Using Raman Spectroscopy to Understand Phonon Modes of Semicondcting Ternary Nitrides

Heterovalent ternary nitride crystals have significant promise in their potential applications due to their unique band-structure engineering capabilities. These crystals are integrable with binary nitrides, which revolutionized the solid state lighting industry and, recently, have been shown to be efficient silicon replacements within power electronics. The cation sublattice ordering and the structural periodicity of ternary nitrides greatly impacts their band gaps and lattice constants. Raman microscopic spectral analysis of crystal lattices detects phonon modes to give insight into the cation ordering.
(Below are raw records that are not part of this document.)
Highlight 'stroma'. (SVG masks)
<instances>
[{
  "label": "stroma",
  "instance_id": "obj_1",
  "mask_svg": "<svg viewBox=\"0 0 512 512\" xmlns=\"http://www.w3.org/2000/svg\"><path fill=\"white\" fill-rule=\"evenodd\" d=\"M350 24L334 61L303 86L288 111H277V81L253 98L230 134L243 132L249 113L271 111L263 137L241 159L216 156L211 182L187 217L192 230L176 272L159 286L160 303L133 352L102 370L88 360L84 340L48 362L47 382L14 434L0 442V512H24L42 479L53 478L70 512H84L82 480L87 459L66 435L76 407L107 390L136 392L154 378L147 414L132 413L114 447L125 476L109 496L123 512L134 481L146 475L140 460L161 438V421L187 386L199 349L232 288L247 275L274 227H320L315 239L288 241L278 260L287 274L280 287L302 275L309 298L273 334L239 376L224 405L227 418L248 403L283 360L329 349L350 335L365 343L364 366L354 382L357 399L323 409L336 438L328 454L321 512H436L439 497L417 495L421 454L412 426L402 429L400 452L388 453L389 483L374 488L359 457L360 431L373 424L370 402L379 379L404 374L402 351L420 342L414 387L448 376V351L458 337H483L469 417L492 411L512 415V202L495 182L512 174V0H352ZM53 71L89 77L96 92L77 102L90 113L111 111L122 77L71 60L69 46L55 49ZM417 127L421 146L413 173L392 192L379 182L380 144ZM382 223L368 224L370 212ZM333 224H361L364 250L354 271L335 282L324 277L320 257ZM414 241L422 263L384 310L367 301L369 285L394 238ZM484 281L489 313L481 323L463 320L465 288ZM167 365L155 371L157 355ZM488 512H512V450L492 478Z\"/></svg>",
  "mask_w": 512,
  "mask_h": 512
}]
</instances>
A Raman microscope is being constructed with an integrated fiber optic system between a BX60 Olympus confocal microscope, a laser, and a HoloSpec spectrometer; the inelastically scattered photons will be collected via an iDus 420 series CCD. The purpose of the microscope is to gain not only a spatial understanding of the samples by exploring the homogeneity of single crystal films on the micron scale, but also to image crystallites precipitated from and embedded within a solute metal alloy. Multiple crystals will be analyzed including synthesized MgSnN2 and materials structurally related to LiGaO2; various crystal recipes will be compared to explore the results of different growth procedures. These results may improve designs of future crystal growth methods to characterize and control the cation ordering within these materials.